- Exercise prompt: The answer must consist of every line below that holds the word "itinéraire".

- Material shown:
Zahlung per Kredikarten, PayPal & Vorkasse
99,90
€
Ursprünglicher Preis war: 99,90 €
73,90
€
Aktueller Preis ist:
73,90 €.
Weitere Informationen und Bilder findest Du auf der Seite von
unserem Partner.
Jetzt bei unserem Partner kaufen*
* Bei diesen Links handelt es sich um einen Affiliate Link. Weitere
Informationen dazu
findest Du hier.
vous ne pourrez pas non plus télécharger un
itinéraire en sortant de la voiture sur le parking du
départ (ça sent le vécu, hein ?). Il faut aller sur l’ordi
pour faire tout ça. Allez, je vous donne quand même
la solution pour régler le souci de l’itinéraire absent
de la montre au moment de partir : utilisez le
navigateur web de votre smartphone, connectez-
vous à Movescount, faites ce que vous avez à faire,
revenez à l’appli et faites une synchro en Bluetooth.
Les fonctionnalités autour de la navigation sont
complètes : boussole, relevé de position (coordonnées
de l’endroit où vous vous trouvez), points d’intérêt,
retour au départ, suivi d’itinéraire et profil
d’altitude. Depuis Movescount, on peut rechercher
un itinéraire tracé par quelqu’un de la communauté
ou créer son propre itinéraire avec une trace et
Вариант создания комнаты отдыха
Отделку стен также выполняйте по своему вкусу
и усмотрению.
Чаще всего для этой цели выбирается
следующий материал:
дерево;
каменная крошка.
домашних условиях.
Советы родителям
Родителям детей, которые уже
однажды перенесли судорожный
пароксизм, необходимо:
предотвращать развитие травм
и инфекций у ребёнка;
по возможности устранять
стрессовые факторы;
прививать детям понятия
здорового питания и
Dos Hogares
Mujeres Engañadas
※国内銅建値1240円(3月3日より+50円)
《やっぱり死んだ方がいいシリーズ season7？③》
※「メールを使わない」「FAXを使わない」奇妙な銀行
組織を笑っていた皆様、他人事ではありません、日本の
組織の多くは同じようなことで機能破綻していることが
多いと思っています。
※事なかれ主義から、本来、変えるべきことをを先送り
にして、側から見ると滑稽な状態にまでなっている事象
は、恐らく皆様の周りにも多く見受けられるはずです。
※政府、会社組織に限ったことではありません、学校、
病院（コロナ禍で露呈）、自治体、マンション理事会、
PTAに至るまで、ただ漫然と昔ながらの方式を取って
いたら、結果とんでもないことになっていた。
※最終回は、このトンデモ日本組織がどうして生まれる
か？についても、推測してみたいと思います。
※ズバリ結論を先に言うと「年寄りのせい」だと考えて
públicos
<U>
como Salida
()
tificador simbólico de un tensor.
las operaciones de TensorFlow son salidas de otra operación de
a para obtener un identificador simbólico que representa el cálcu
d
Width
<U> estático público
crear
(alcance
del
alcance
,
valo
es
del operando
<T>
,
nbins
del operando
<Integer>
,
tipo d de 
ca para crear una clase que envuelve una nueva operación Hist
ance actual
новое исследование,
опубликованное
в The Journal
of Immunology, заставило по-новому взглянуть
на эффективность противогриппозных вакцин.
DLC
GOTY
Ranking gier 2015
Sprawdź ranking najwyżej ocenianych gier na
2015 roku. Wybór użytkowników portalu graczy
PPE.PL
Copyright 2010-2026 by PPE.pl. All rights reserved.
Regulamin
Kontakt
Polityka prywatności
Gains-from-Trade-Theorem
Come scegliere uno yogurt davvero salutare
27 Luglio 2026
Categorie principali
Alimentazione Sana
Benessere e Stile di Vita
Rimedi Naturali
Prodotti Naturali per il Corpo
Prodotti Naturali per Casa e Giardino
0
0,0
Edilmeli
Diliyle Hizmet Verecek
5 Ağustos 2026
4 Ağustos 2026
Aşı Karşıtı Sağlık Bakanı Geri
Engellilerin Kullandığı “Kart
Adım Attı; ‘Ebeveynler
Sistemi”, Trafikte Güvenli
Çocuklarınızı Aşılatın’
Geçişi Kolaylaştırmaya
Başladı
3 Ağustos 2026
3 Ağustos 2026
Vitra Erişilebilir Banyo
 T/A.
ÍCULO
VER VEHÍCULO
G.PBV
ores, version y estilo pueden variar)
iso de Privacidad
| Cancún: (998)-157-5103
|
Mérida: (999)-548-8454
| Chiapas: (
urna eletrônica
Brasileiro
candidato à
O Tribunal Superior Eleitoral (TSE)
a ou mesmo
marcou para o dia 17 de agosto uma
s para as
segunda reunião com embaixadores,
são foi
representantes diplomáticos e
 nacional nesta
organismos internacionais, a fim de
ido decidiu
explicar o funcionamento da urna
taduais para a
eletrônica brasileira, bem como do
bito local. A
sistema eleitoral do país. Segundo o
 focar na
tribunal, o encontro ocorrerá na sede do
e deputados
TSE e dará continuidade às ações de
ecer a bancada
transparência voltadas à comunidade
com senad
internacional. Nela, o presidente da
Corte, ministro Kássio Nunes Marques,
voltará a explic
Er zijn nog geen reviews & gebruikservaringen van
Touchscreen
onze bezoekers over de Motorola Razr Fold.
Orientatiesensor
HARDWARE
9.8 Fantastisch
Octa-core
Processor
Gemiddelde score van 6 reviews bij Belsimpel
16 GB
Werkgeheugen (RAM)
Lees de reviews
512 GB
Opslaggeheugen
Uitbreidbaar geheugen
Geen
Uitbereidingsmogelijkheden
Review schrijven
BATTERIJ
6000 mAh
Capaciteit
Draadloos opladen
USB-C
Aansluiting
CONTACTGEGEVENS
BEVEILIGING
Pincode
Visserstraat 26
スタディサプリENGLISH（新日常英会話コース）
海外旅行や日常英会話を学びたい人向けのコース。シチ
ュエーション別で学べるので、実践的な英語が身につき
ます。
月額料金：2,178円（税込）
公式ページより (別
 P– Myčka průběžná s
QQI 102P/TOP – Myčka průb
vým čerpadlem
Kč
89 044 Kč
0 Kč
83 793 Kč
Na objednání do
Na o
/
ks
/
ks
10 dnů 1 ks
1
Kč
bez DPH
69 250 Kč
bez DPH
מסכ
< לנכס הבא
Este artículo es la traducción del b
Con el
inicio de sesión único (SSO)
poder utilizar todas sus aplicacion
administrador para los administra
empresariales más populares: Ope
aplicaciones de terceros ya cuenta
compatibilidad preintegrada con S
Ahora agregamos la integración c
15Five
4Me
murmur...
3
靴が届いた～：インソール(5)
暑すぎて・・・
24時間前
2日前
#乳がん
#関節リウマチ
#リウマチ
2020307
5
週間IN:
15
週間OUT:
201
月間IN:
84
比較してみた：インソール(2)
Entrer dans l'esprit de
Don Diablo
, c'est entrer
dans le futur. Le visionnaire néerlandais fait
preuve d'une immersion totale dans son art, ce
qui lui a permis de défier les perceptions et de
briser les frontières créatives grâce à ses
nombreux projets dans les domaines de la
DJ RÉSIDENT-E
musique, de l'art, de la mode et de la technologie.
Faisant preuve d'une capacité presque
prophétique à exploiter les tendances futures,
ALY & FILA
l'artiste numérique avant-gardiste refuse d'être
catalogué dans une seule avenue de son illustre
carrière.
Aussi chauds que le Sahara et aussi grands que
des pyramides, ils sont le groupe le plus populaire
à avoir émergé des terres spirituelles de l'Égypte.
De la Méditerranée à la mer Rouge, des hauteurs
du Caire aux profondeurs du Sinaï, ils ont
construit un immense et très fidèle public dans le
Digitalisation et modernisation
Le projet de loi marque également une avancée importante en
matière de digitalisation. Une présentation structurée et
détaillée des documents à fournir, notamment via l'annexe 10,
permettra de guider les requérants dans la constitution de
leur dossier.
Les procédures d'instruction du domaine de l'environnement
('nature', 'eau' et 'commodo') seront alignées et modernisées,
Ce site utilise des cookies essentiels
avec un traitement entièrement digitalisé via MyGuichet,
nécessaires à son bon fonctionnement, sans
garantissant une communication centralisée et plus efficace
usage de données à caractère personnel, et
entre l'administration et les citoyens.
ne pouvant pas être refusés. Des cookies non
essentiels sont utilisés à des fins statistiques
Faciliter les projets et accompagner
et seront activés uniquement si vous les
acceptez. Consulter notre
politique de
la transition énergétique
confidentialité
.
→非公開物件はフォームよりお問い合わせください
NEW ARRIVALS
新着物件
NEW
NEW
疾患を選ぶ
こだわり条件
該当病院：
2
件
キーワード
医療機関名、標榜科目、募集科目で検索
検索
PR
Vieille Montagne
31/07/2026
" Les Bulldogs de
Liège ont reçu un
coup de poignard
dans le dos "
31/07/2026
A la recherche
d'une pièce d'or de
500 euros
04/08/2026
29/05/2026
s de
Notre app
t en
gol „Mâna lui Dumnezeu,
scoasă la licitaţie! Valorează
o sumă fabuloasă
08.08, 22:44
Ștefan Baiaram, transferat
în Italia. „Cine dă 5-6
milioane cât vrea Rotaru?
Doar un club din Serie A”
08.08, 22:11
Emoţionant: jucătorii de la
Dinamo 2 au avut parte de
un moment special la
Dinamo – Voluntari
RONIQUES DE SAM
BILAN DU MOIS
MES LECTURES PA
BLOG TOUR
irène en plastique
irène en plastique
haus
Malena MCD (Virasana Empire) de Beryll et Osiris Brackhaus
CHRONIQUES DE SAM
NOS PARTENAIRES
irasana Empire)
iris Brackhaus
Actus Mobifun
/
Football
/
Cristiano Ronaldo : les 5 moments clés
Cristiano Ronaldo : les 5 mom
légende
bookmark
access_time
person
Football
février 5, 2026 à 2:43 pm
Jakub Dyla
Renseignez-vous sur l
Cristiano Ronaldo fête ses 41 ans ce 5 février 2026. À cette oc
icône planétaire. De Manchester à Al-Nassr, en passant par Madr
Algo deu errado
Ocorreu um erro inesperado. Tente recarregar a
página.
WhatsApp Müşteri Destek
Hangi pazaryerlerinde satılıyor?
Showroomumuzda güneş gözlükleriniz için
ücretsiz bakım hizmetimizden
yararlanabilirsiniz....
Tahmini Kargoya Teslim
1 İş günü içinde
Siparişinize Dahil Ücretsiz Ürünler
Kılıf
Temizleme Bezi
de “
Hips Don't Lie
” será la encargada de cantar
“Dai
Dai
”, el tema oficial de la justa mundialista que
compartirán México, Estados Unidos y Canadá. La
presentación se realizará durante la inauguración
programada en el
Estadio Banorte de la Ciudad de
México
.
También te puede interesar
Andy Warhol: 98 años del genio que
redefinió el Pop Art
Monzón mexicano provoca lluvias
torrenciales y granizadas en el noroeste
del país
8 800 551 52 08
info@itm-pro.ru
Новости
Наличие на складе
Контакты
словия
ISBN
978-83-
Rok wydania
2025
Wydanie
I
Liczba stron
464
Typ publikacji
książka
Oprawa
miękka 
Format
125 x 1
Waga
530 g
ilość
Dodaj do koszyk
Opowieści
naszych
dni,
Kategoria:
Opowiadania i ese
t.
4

- Solution to this problem:
itinéraire en sortant de la voiture sur le parking du
la solution pour régler le souci de l’itinéraire absent
retour au départ, suivi d’itinéraire et profil
un itinéraire tracé par quelqu’un de la communauté
ou créer son propre itinéraire avec une trace et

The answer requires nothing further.